Selectie:
┄┄┄┄┄┄┄┄┄┄

De Franstalige christen-democratie, de CDH, ooit een machtspartij, is nu herleid tot een partij van vijfde rang. De afstraffing van de federale regering en de motie van wantrouwen voor de traditionele partijen zijn de twee eerste belangrijke tendenzen van de verkiezingsuitslag. Hiermee sluit België aan bij een internationale trend waarbij de kiezers de gevestigde partijen en de gevestigde orde de rug toekeren.

De N-VA, die zich graag valselijk voordoet als een anti-establishmentpartij, deelt ook in de klappen. Na de gemeenteraadsverkiezingen van oktober 2018 tekende de ideoloog van het Vlaams-nationalisme, Bart Maddens, reeds een ‘structurele achteruitgang’ op. Deze zet zich nu verder voor de partij van Bart De Wever. Maar de Vlaamse nationalisten blijven wel de eerste partij in Vlaanderen en de grootste partij van het land. De Groenen gaan vooruit, maar een groene golf is het niet geworden. De twintig klimaatactiedagen van de scholieren hebben wel de politiek op stelten gezet, maar van een electorale aardverschuiving is er geen sprake. Ecolo doet het wel beter dan haar Vlaamse evenknie. Het is ook niet zo dat de ‘groene’ partijen een monopolie hebben op de klimaatmobilisaties. Integendeel, de actieve jongeren richten zich eerder naar de PVDA/PTB, die het sociale aspect duidelijk linken aan het ecologische.

┄┄┄┄┄┄┄┄┄┄

Aangeleverde rijen:
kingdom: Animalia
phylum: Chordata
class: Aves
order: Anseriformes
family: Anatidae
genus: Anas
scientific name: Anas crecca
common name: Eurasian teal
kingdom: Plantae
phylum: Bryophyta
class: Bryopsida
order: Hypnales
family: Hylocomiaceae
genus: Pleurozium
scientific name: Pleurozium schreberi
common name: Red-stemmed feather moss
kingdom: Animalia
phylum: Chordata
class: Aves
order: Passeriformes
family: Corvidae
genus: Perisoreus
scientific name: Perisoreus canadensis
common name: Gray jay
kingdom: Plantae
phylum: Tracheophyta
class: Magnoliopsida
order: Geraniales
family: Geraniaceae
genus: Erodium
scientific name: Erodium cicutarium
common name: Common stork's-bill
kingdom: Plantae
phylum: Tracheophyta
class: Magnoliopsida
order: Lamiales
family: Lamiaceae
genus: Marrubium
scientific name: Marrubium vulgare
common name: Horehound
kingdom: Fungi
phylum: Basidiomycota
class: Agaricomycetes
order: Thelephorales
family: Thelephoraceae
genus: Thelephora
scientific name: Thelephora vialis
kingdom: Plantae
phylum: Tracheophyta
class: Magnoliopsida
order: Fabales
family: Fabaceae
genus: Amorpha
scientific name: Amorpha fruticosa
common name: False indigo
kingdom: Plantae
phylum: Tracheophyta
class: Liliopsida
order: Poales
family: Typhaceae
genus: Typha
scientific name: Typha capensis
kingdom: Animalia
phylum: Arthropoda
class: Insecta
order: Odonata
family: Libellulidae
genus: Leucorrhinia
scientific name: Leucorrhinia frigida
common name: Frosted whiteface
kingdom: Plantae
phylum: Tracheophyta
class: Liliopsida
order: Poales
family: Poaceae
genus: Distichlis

┄┄┄┄┄┄┄┄┄┄

Uit te voeren opdrachten:
1. Wie tekende volgens de selectie na de gemeenteraadsverkiezingen van oktober 2018 al een ‘structurele achteruitgang’ op?
2. Geef de rijen weer als genummerde lijst, vanaf de regel met "genus: Erodium" tot en met het einde van de rijen, zonder lege regels.

Antwoorden op volgorde:
1. Bart Maddens, de ideoloog van het Vlaams-nationalisme.

2.
1. genus: Erodium
2. scientific name: Erodium cicutarium
3. common name: Common stork's-bill
4. kingdom: Plantae
5. phylum: Tracheophyta
6. class: Magnoliopsida
7. order: Lamiales
8. family: Lamiaceae
9. genus: Marrubium
10. scientific name: Marrubium vulgare
11. common name: Horehound
12. kingdom: Fungi
13. phylum: Basidiomycota
14. class: Agaricomycetes
15. order: Thelephorales
16. family: Thelephoraceae
17. genus: Thelephora
18. scientific name: Thelephora vialis
19. kingdom: Plantae
20. phylum: Tracheophyta
21. class: Magnoliopsida
22. order: Fabales
23. family: Fabaceae
24. genus: Amorpha
25. scientific name: Amorpha fruticosa
26. common name: False indigo
27. kingdom: Plantae
28. phylum: Tracheophyta
29. class: Liliopsida
30. order: Poales
31. family: Typhaceae
32. genus: Typha
33. scientific name: Typha capensis
34. kingdom: Animalia
35. phylum: Arthropoda
36. class: Insecta
37. order: Odonata
38. family: Libellulidae
39. genus: Leucorrhinia
40. scientific name: Leucorrhinia frigida
41. common name: Frosted whiteface
42. kingdom: Plantae
43. phylum: Tracheophyta
44. class: Liliopsida
45. order: Poales
46. family: Poaceae
47. genus: Distichlis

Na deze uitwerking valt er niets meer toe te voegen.